Rosenblum, who is working on a study of sourcing software for the retail industry, says competition and the overall state of the retail market will force merchants to improve margins by cutting costs and avoiding excessive markdowns rather than by increasing prices or expanding sales volumes. As retailers enter 2003 under pressure to improve financial performance, she adds, they will drive up demand for web-based software systems that help them source and manage production of private label apparel and other goods. And that will help retailers achieve their objectives of cutting costs and avoiding markdowns, she says.
The trouble with private label brands is that a merchant has to manage numerous details on how they are sourced, produced and delivered-difficult tasks to manage when many suppliers are in Asia and other parts of the world. “The challenge with imported product is that you expect it to just show up on the assembly line one day,” Rosenblum says. “But you need to know if there’s a supply chain problem and how to react to it.”
No more faxes
Because there may be several sources of materials throughout a supply chain, brand managers must stay connected with a number of companies to assure proper use of materials and that production deadlines are met. With many manufacturers in distant parts of the world, brand management can be extremely costly and time-consuming. On top of that, many chains manage hundreds or thousands of production projects a year.
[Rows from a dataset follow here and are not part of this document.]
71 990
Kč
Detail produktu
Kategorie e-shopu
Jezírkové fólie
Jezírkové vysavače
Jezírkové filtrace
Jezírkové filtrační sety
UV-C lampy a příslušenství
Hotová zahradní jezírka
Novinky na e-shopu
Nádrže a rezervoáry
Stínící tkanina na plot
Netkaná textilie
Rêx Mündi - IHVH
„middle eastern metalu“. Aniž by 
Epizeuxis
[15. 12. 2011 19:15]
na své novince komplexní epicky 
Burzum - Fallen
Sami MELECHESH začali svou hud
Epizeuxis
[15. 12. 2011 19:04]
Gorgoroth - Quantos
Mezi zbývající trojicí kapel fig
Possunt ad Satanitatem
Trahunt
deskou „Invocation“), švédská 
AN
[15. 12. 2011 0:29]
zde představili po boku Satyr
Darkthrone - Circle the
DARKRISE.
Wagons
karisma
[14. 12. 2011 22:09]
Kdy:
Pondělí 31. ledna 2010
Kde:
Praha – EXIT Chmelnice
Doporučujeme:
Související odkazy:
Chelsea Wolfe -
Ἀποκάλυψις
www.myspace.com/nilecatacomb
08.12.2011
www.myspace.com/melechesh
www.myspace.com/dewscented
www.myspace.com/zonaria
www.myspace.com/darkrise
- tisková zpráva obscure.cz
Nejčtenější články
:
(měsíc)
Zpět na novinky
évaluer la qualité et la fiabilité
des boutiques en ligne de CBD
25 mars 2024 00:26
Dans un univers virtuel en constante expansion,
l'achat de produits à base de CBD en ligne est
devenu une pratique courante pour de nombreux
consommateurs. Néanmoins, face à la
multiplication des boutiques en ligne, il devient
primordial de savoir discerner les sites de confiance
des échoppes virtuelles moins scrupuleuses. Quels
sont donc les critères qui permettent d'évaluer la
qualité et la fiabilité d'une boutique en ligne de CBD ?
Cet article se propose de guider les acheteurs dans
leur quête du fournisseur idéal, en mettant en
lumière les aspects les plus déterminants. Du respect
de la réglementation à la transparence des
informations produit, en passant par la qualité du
At Dillard’s, Hodapp says private label sourcing used to require exchanging hundreds of faxes with suppliers, who in turn had to exchange production documents with their tier 2 and tier 3 suppliers. With a web-based system, he says, Dillard’s now not only gets immediate communication updates from its main suppliers, but it can also view correspondence up the supply chain to its supplier’s suppliers. This enables it to check on the production and logistical processes of every product feature, down to zippers and buttons. Dillard’s, which first implemented a web-based system last year, is switching to a system provided by QRS Corp., Richmond, Calif. “It helps us get products in stores faster,” Hodapp says. “And we know which suppliers work best.”
Managing inventory risk
New software is also helping retailers better manage the risk associated with sourcing merchandise that can quickly go out of fashion or out of season. If a supply of private label fashion doesn’t arrive on time, or arrives on time but with the wrong components, the retailer runs the risk of losing a major selling opportunity. “The bane of apparel manufacturing is that you have to make a big bet up front, months before you sell the stuff,” says Greg Girard, vice president of AMR.
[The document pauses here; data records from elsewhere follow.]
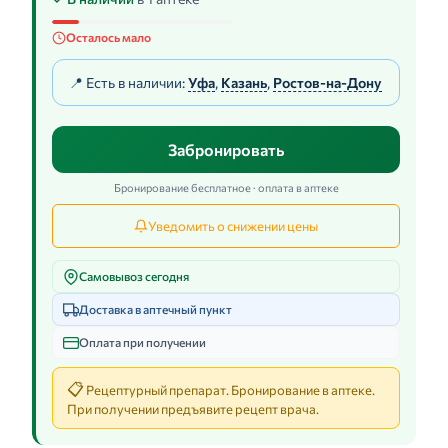
Осталось мало
📍 Есть в наличии:
Уфа
,
Казань
,
Ростов-на-Дону
Забронировать
Бронирование бесплатное · оплата в аптеке
Уведомить о снижении цены
Самовывоз сегодня
Доставка в аптечный пункт
Оплата при получении
📋
Рецептурный препарат. Бронирование в аптеке.
При получении предъявите рецепт врача.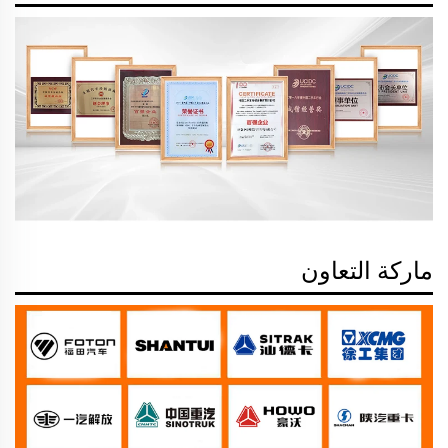
ماركة التعاون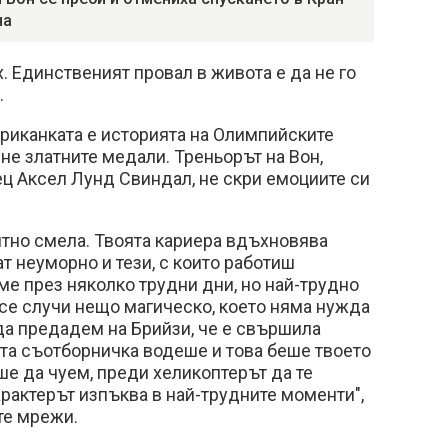
на
х. Единственият провал в живота е да не го
.
риканката е историята на Олимпийските
 не златните медали. Треньорът на Вон,
ц Аксел Лунд Свиндал, не скри емоциите си
ятно смела. Твоята кариера вдъхновява
ат неуморно и тези, с които работиш
е през няколко трудни дни, но най-трудно
к се случи нещо магическо, което няма нужда
 да предадем на Брийзи, че е свършила
ята съотборничка водеше и това беше твоето
е да чуем, преди хеликоптерът да те
арактерът изпъква в най-трудните моменти",
те мрежи.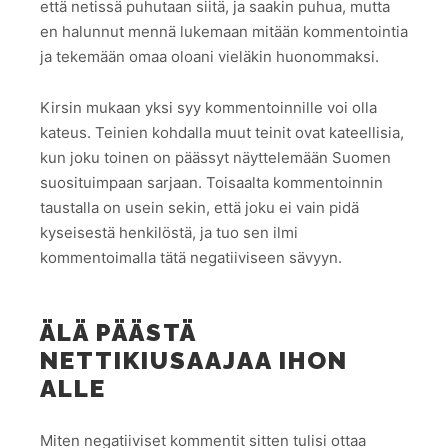
että netissä puhutaan siitä, ja saakin puhua, mutta
en halunnut mennä lukemaan mitään kommentointia
ja tekemään omaa oloani vieläkin huonommaksi.
Kirsin mukaan yksi syy kommentoinnille voi olla
kateus. Teinien kohdalla muut teinit ovat kateellisia,
kun joku toinen on päässyt näyttelemään Suomen
suosituimpaan sarjaan. Toisaalta kommentoinnin
taustalla on usein sekin, että joku ei vain pidä
kyseisestä henkilöstä, ja tuo sen ilmi
kommentoimalla tätä negatiiviseen sävyyn.
ÄLÄ PÄÄSTÄ
NETTIKIUSAAJAA IHON
ALLE
Miten negatiiviset kommentit sitten tulisi ottaa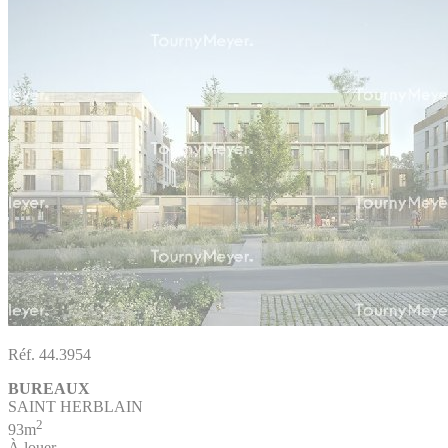
Réf. 44.3954
BUREAUX
SAINT HERBLAIN
2
93m
À louer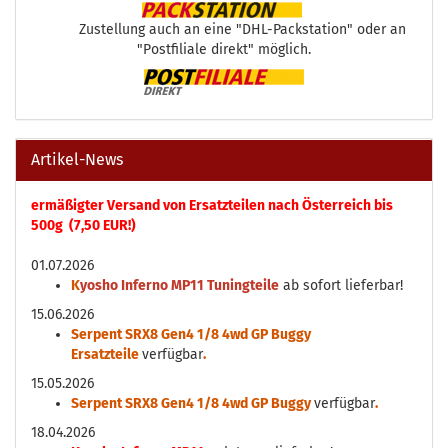
Zustellung auch an eine "DHL-Packstation" oder an
"Postfiliale direkt" möglich.
Artikel-News
ermäßigter Versand von Ersatzteilen nach Österreich bis
500g (7,50 EUR!)
01.07.2026
K
yosho Inferno MP11 Tuningteile
ab sofort lieferbar!
15.06.2026
Serpent SRX8 Gen4 1/8 4wd GP Buggy
Ersatzteile
verfügbar
.
15.05.2026
Serpent SRX8 Gen4 1/8 4wd GP Buggy
verfügbar
.
18.04.2026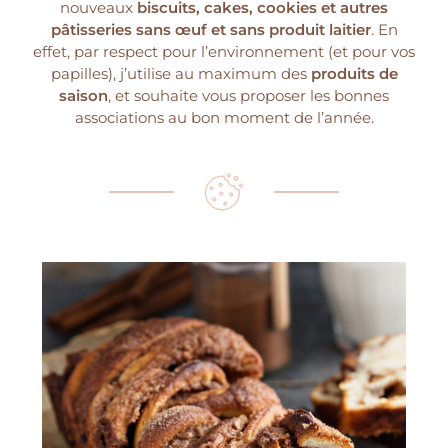
nouveaux
biscuits, cakes, cookies et autres
pâtisseries sans œuf et sans produit laitier
. En
effet, par respect pour l’environnement (et pour vos
papilles), j’utilise au maximum des
produits de
saison
, et souhaite vous proposer les bonnes
associations au bon moment de l’année.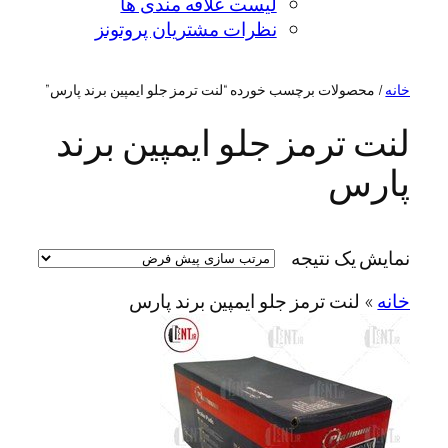
لیست علاقه مندی ها
نظرات مشتریان پروتونز
خانه
/ محصولات برچسب خورده “لنت ترمز جلو ایمپین برند پارس”
لنت ترمز جلو ایمپین برند
پارس
نمایش یک نتیجه
خانه
»
لنت ترمز جلو ایمپین برند پارس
Still, the benefits of private label merchandise are so large that such products have become crucial to retailers’ strategies. But until recently the Internet itself was not reliable enough or ubiquitous enough to support such broad networks of foreign suppliers. Now it has reached higher levels of security and global connections, coinciding with applications designed to run over the Internet offering real-time data for managing and analyzing the variables of sourcing internationally.
The pool of new supply chain management products for sourcing private label brands is continuing to evolve. For example, SupplyChainge Inc. is offering a Lead Time Optimizer application that helps manage excess raw material supplies so a retailer can avoid over-production of seasonal merchandise and the typical markdowns that follow.
New Generation Computing has launched ETMS, a web-based event-tracking and management application that enables retailers and suppliers to coordinate multiple calendars for monitoring production according to deadlines. And SPS Commerce has introduced a web-hosted application for reporting events or changes in production along the supply chain.